* What the task requires
Each line of the data must be written out again verbatim; no image belongs in the copy.

(Supplied information Opens)

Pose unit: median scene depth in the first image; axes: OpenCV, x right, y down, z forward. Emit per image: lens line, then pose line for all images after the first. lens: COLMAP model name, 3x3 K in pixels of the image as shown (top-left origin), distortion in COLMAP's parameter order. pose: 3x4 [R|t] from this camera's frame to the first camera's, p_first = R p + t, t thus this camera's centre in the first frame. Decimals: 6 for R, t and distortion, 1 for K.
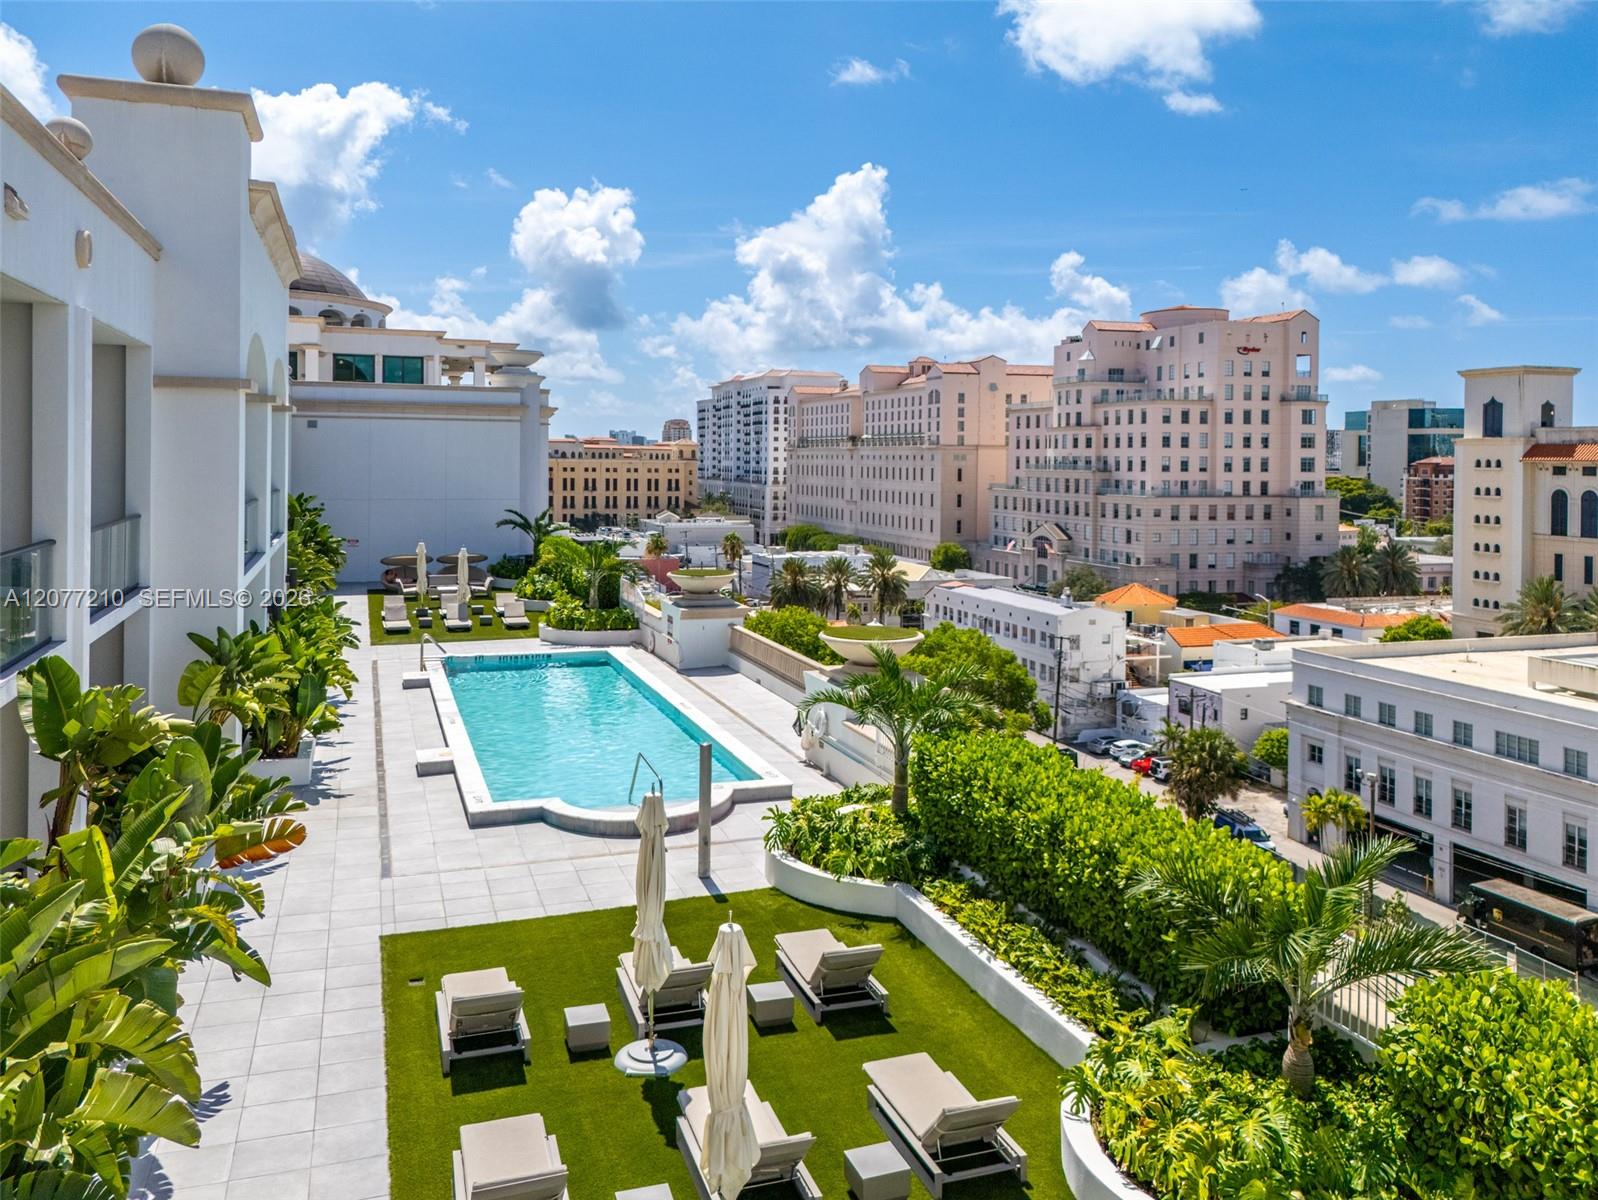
lens RADIAL K [[1269.7, 0, 794.4], [0, 1269.7, 496.8], [0, 0, 1]] dist [0.097936, -0.094560]
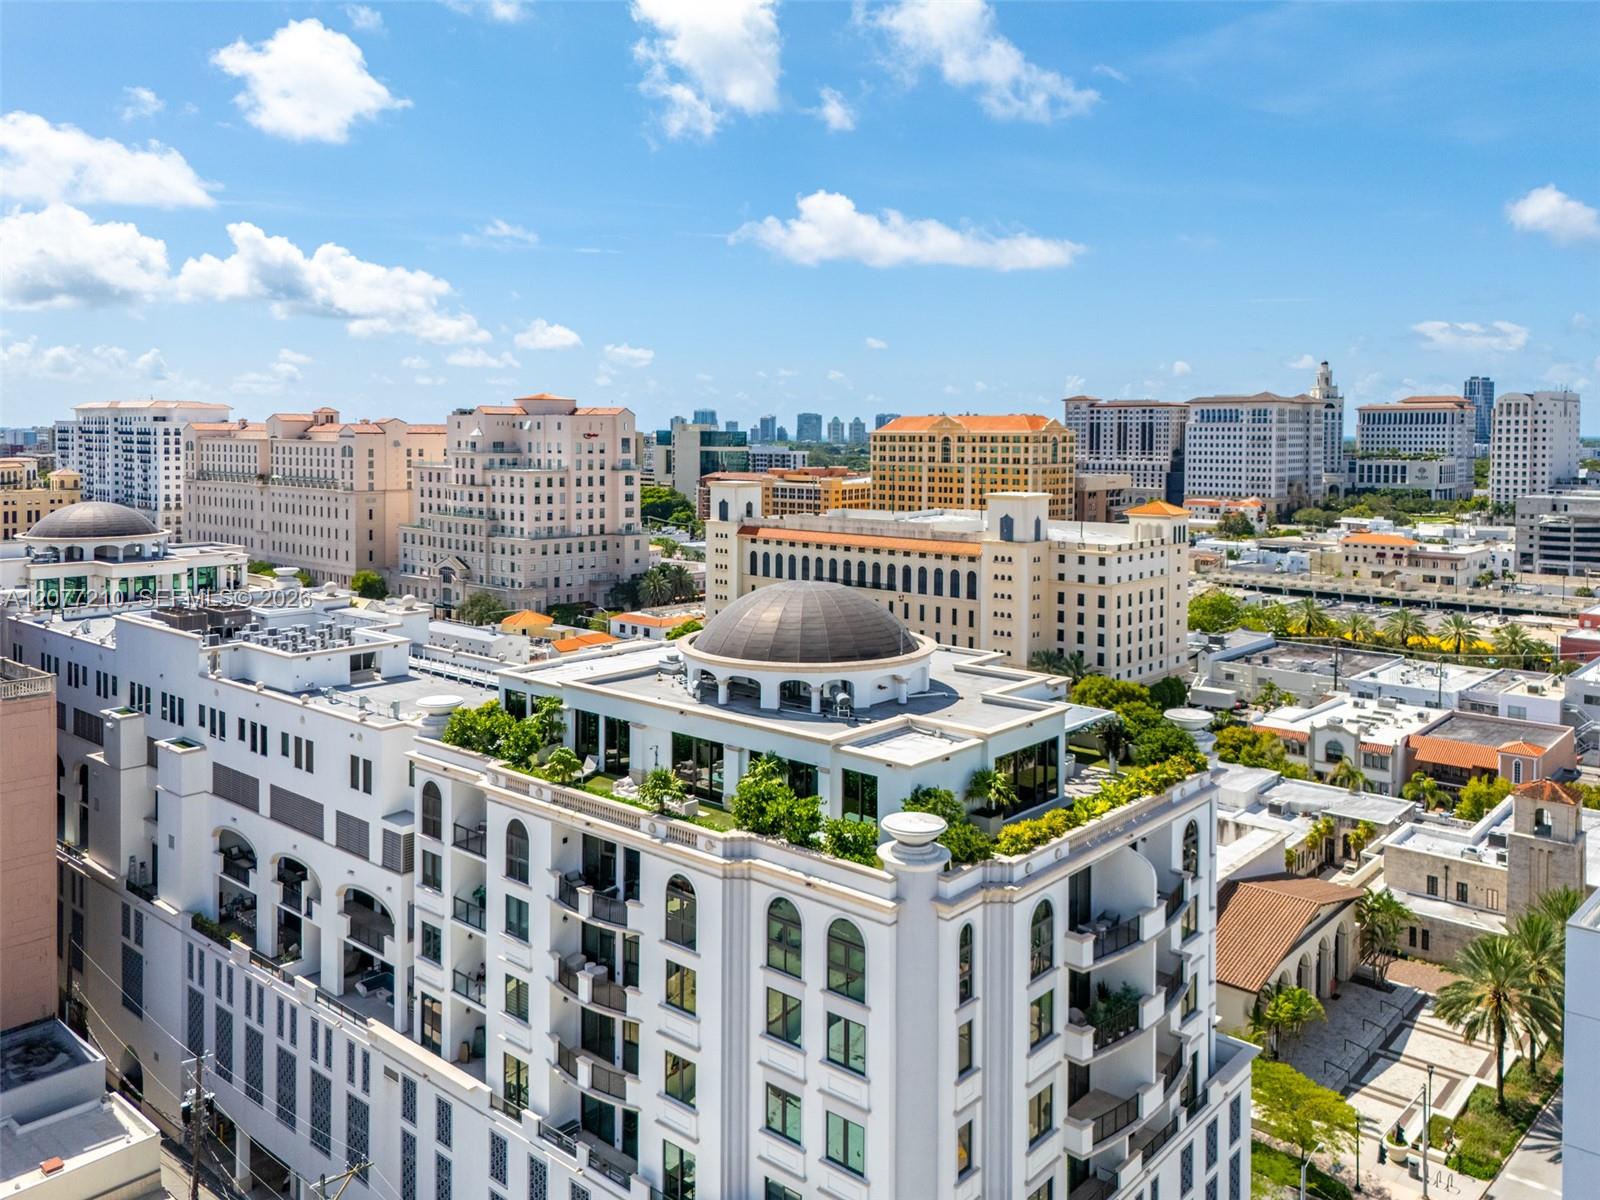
lens RADIAL K [[1270.7, 0, 869.9], [0, 1270.7, 501.6], [0, 0, 1]] dist [0.007662, 0.016813]
pose [[0.844347, -0.022652, 0.535318, -0.156745], [0.005646, 0.999427, 0.033385, -0.086201], [-0.535767, -0.025166, 0.843991, -0.400060]]
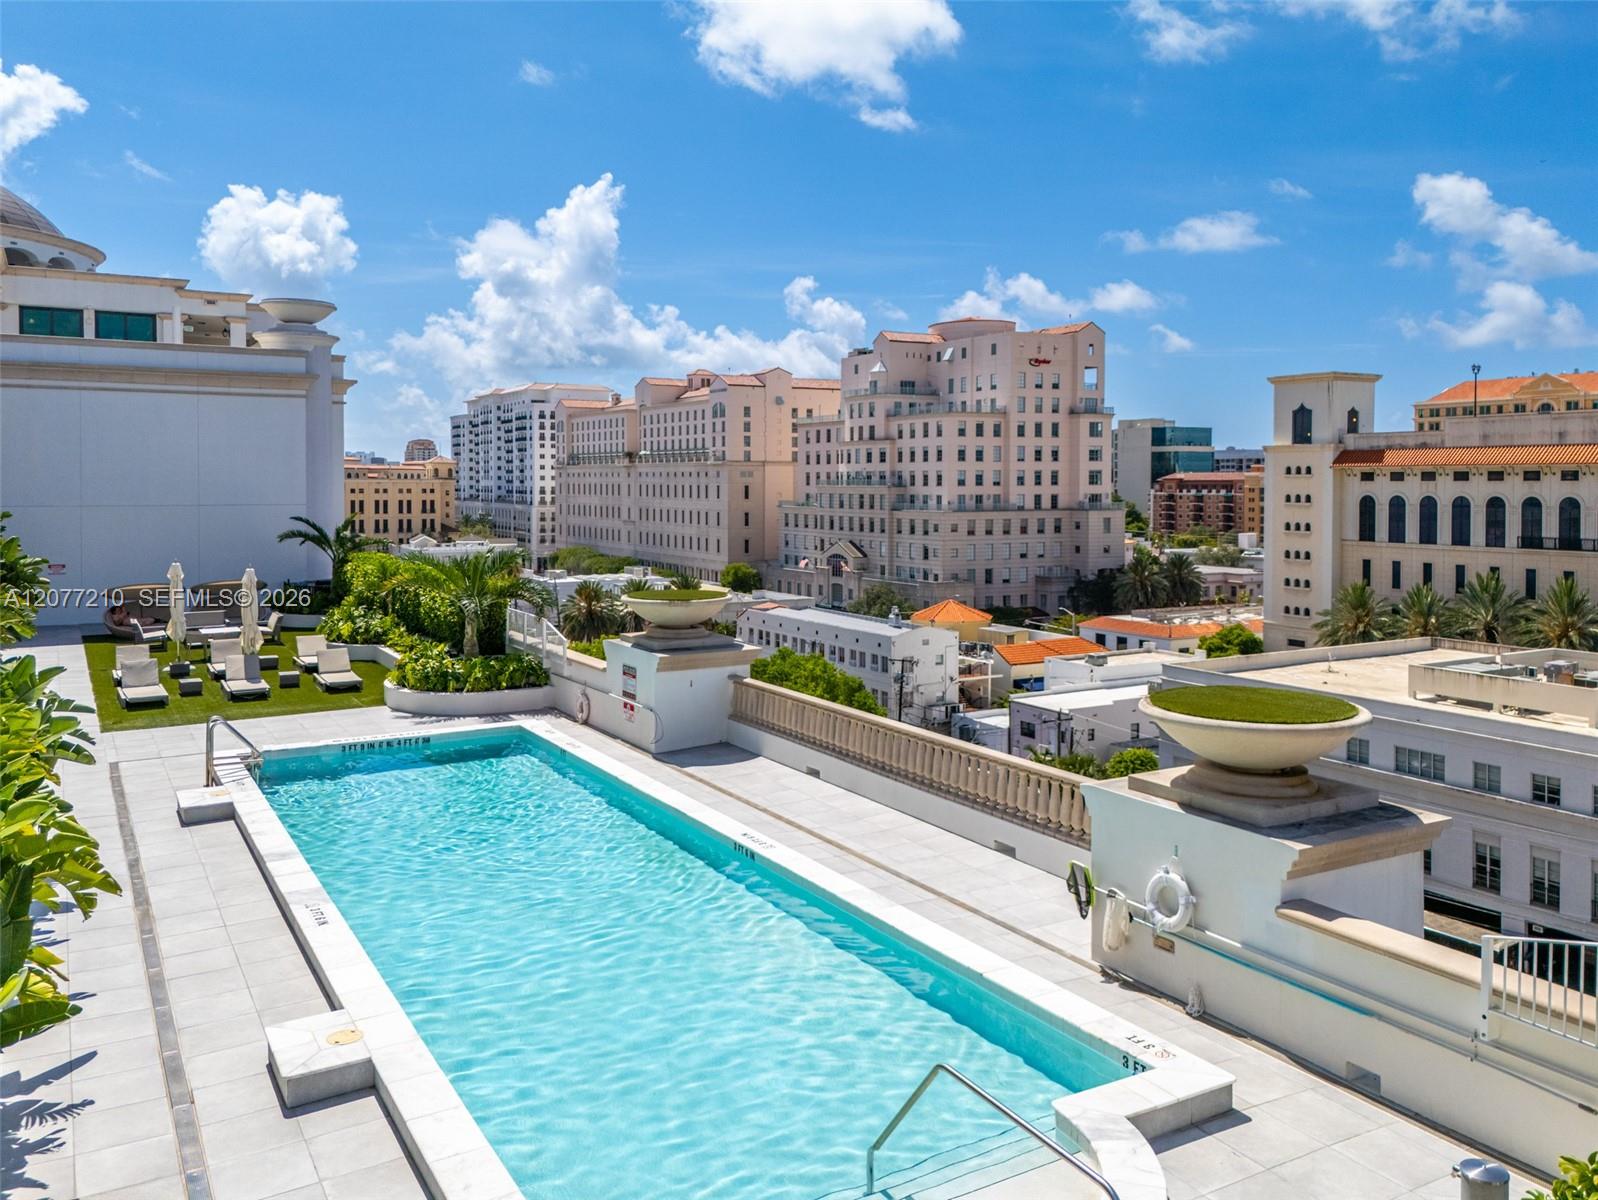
lens RADIAL K [[1270.4, 0, 793.9], [0, 1270.4, 558.0], [0, 0, 1]] dist [0.167479, -0.256583]
pose [[0.981518, -0.018255, 0.190495, -0.023209], [0.012523, 0.999433, 0.031247, 0.003656], [-0.190958, -0.028284, 0.981191, 0.062514]]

(Supplied information Closes)

* Response to the task
Pose unit: median scene depth in the first image; axes: OpenCV, x right, y down, z forward. Emit per image: lens line, then pose line for all images after the first. lens: COLMAP model name, 3x3 K in pixels of the image as shown (top-left origin), distortion in COLMAP's parameter order. pose: 3x4 [R|t] from this camera's frame to the first camera's, p_first = R p + t, t thus this camera's centre in the first frame. Decimals: 6 for R, t and distortion, 1 for K.
lens RADIAL K [[1269.7, 0, 794.4], [0, 1269.7, 496.8], [0, 0, 1]] dist [0.097936, -0.094560]
lens RADIAL K [[1270.7, 0, 869.9], [0, 1270.7, 501.6], [0, 0, 1]] dist [0.007662, 0.016813]
pose [[0.844347, -0.022652, 0.535318, -0.156745], [0.005646, 0.999427, 0.033385, -0.086201], [-0.535767, -0.025166, 0.843991, -0.400060]]
lens RADIAL K [[1270.4, 0, 793.9], [0, 1270.4, 558.0], [0, 0, 1]] dist [0.167479, -0.256583]
pose [[0.981518, -0.018255, 0.190495, -0.023209], [0.012523, 0.999433, 0.031247, 0.003656], [-0.190958, -0.028284, 0.981191, 0.062514]]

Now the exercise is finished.